▸ Aufgabenstellung
Zähle, in wie vielen Zeilen der folgenden Daten die Zeichenfolge „family“ vorkommt, und gib nur diese Zahl an. Groß- und Kleinschreibung wird dabei unterschieden.

(Einträge aus einem Datensatz)
_ _ _

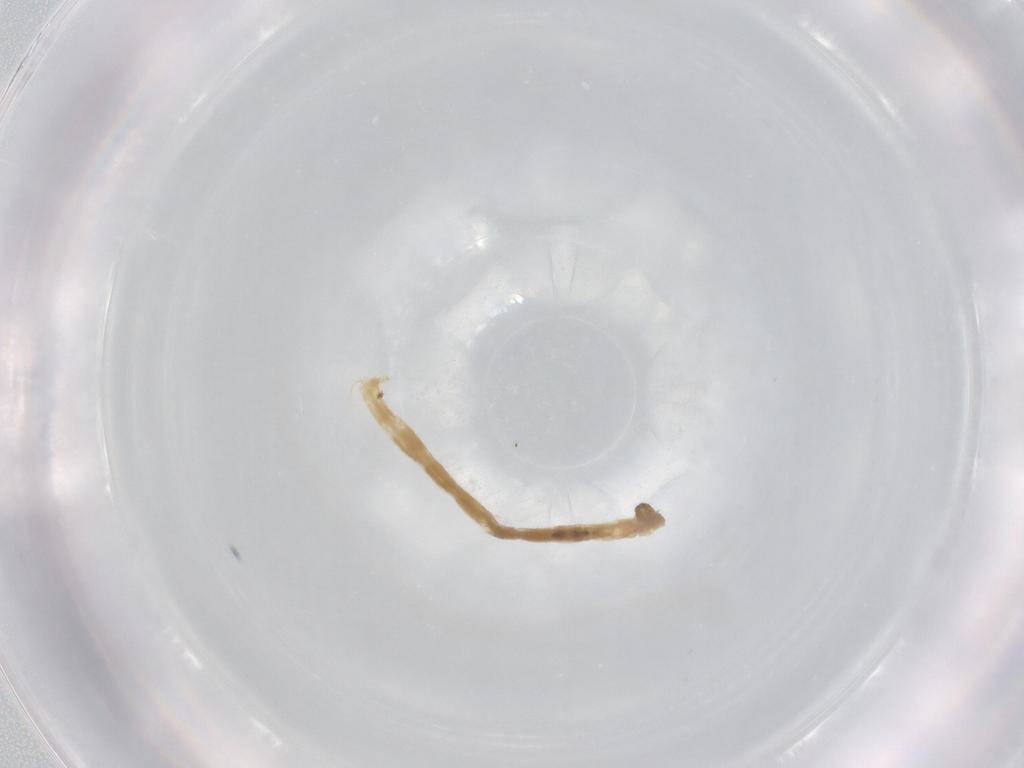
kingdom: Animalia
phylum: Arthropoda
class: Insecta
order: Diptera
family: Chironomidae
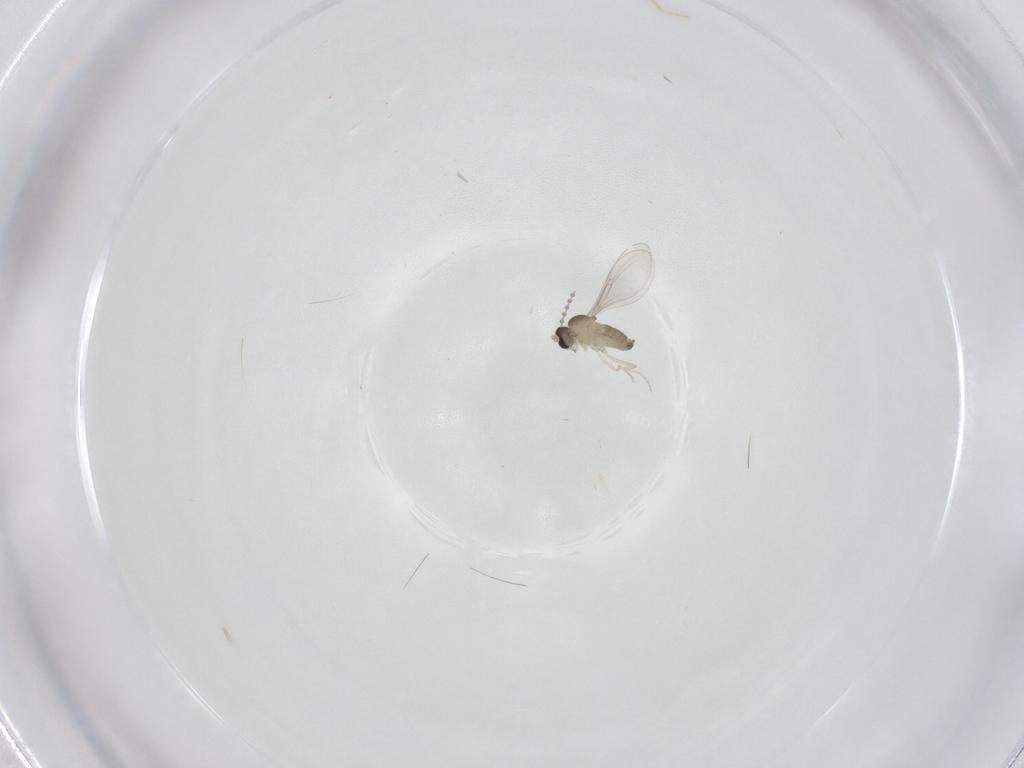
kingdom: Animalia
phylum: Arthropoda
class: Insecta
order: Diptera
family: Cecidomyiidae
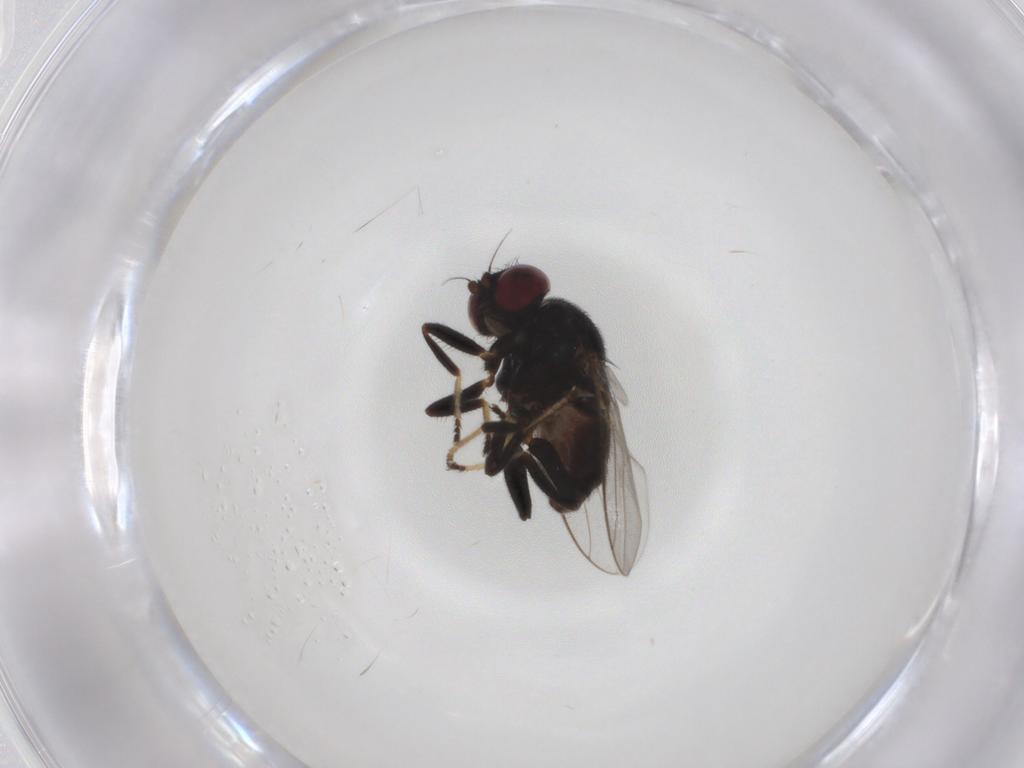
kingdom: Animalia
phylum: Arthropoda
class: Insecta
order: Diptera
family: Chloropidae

_ _ _

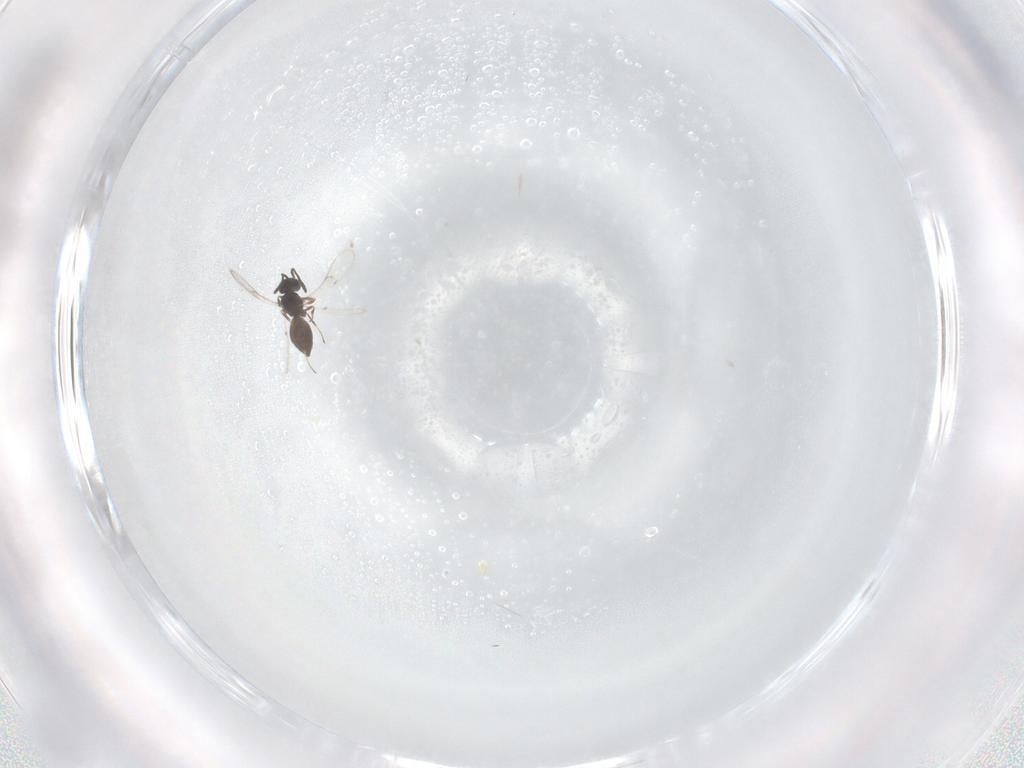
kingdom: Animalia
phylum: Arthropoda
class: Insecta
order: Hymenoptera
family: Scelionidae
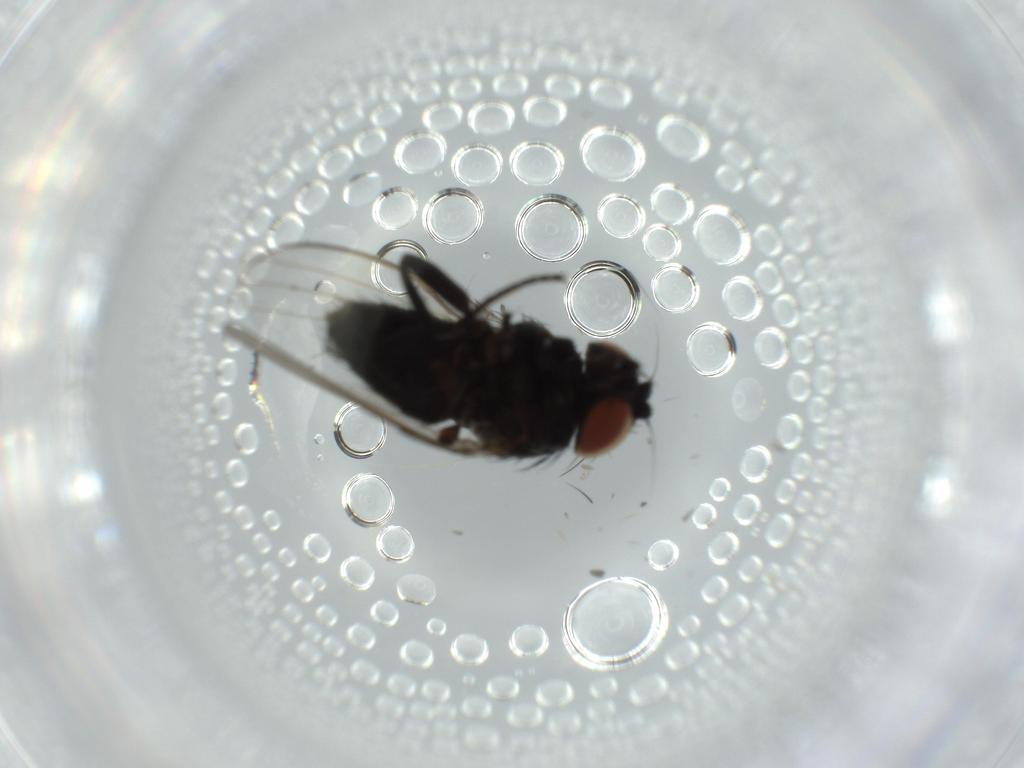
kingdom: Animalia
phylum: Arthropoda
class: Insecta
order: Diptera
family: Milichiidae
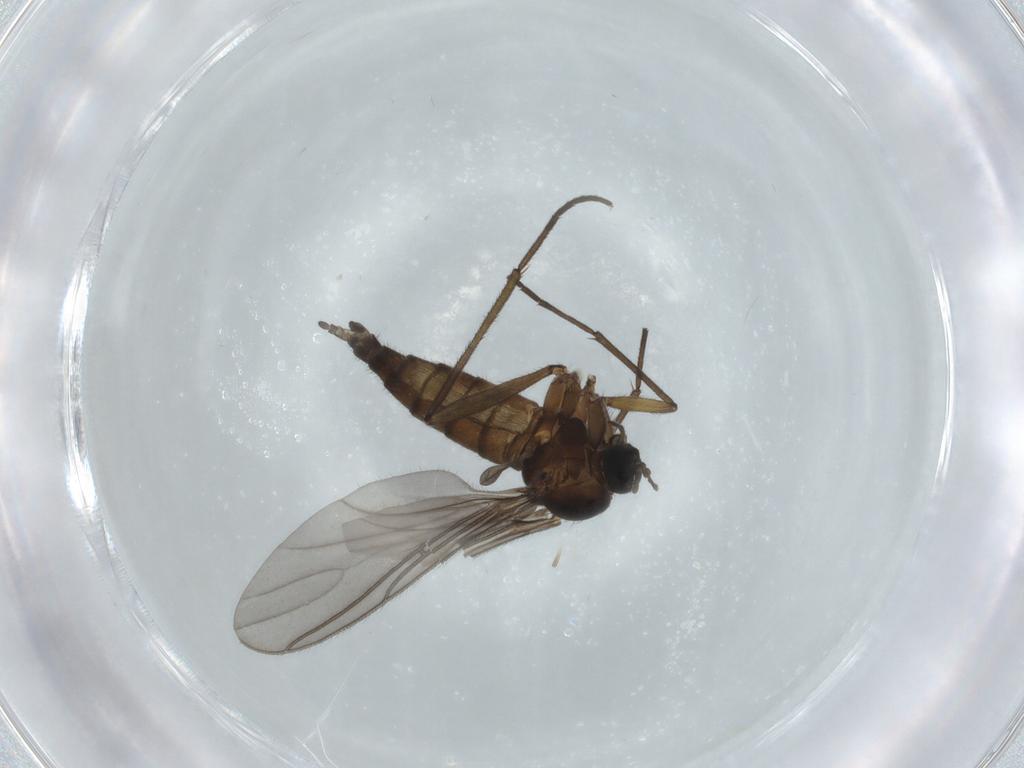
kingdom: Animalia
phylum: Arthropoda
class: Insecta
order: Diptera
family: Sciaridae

_ _ _

▸ Lösung
6